Kindling the eBook Market

As this article from AP states, Amazon's Kindle has revitalized eBooks. Sales are up for eBooks, including downloads for Sony's Reader. I reviewed the first version of the Reader, and found it to be a great device with a few small drawbacks. From what I have seen of the second version of the Reader and the Kindle, they have improved over that launch model.

Both Amazon and Sony are trying to create an iPod + iTunes situation with their devices and their eBook stores. And this model seems likes one that should work perfectly. I am dying to get an eBook reader myself. But not when they cost this much.
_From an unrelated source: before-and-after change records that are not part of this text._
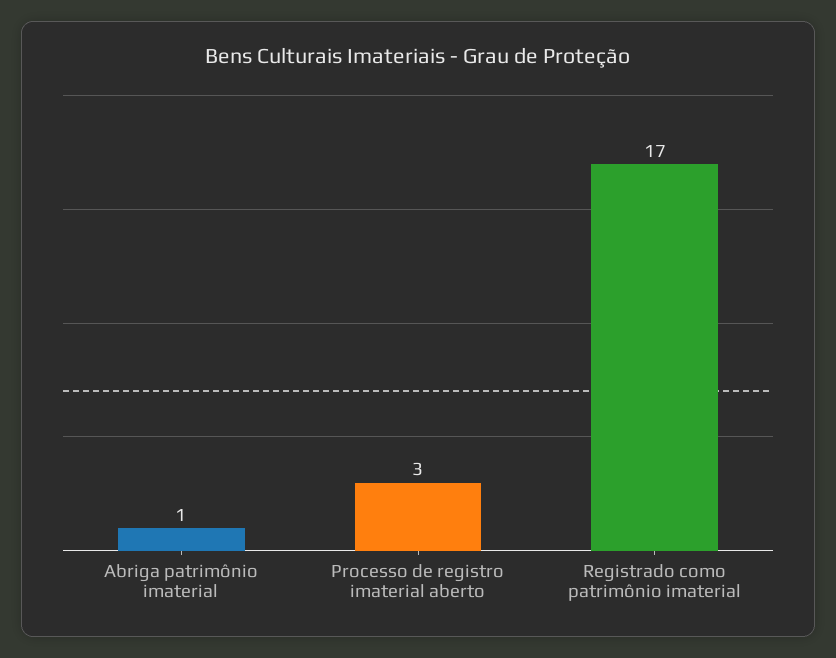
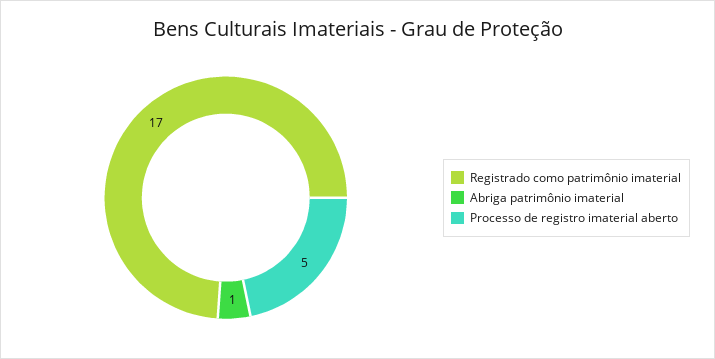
Processo de registro imaterial aberto: 3 -> 5

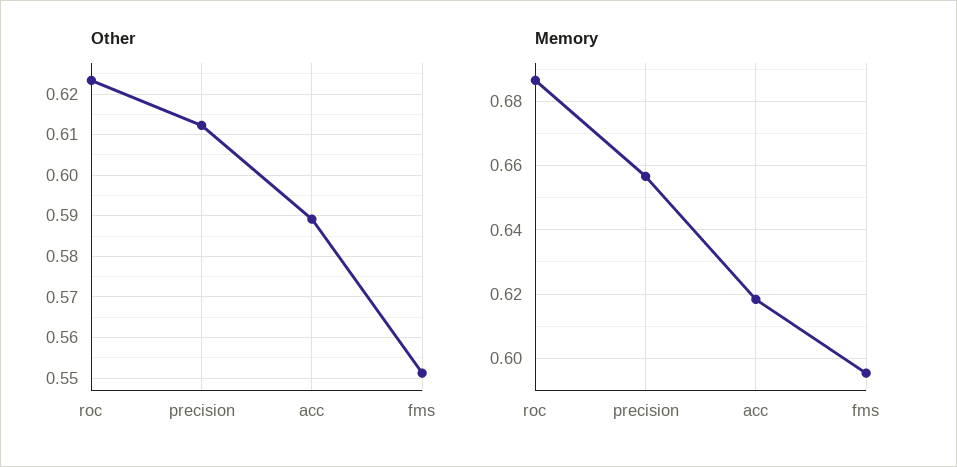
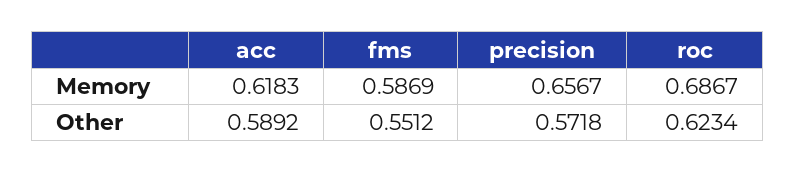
Other, precision: 0.612 -> 0.5718
Memory, fms: 0.596 -> 0.5869

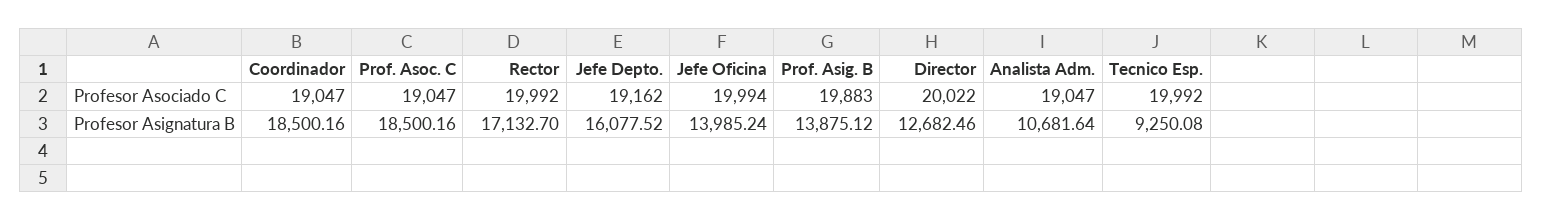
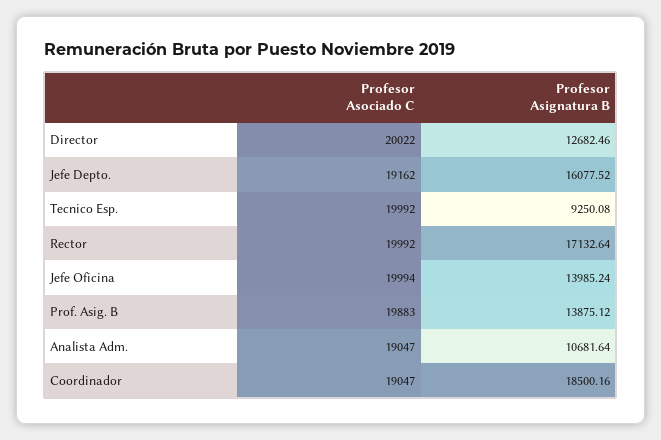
Prof. Asoc. C, Profesor Asociado C: 19047 -> none
Prof. Asoc. C, Profesor Asignatura B: 18500.16 -> none
Rector, Profesor Asignatura B: 17132.7 -> 17132.64

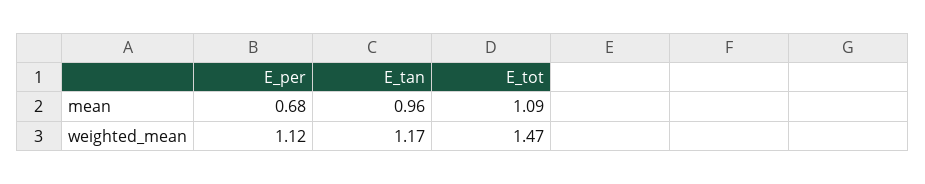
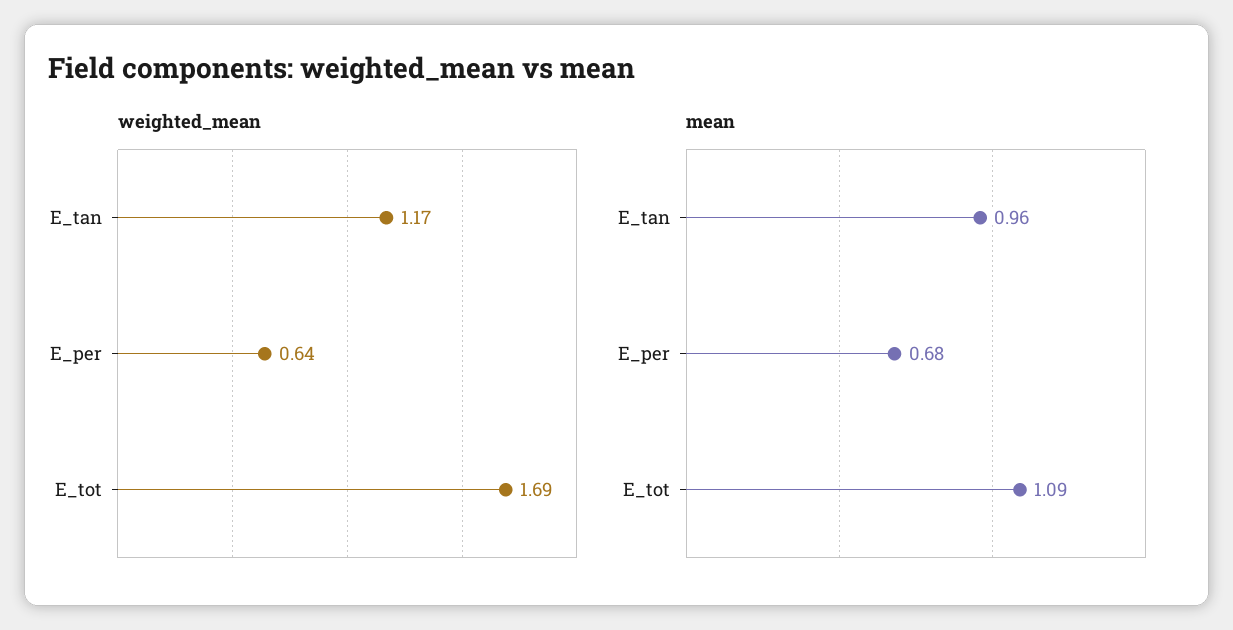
weighted_mean, E_per: 1.12 -> 0.64
weighted_mean, E_tot: 1.47 -> 1.69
Sony's Reader MSRP is $299, but can be found online closer to $250. Amazon's Kindle is $399, that extra cost being reflected in a keyboard and internet access.

When readers hit the $199 to $149 price I think their popularity will increase. But a dramatic shift from being a geeky niche to a full-blown market won't happen until eBook devices hit $99 or less. When the iPod launched, people were paying $99 to $199 for a portable CD player. By the time the price of the iPod sunk below $300 it began to make the cross over from hipster design-gadget to mainstream device. The iPod Mini, and Nano, cemented that transition. But people aren't currently paying $199 to use books so the option of paying $299 to read novels isn't an attractive choice. But a $99 device that is convenient and allows you to read eBooks at a fraction of the price of a paperback seems reasonable.

I see a future where consumers are carrying around affordable eBook readers. I want to have a way to carry encyclopedias, dictionaries, a few unread novels, a set of my favorite books, magazines and newspapers all at once. The company that can give me this at $99 will dominate a new market with Apple-like success. It may not happen for three or four years, but I'm patient.

What do you think needs to happen for eBook devices and the eBook market to become mainstream?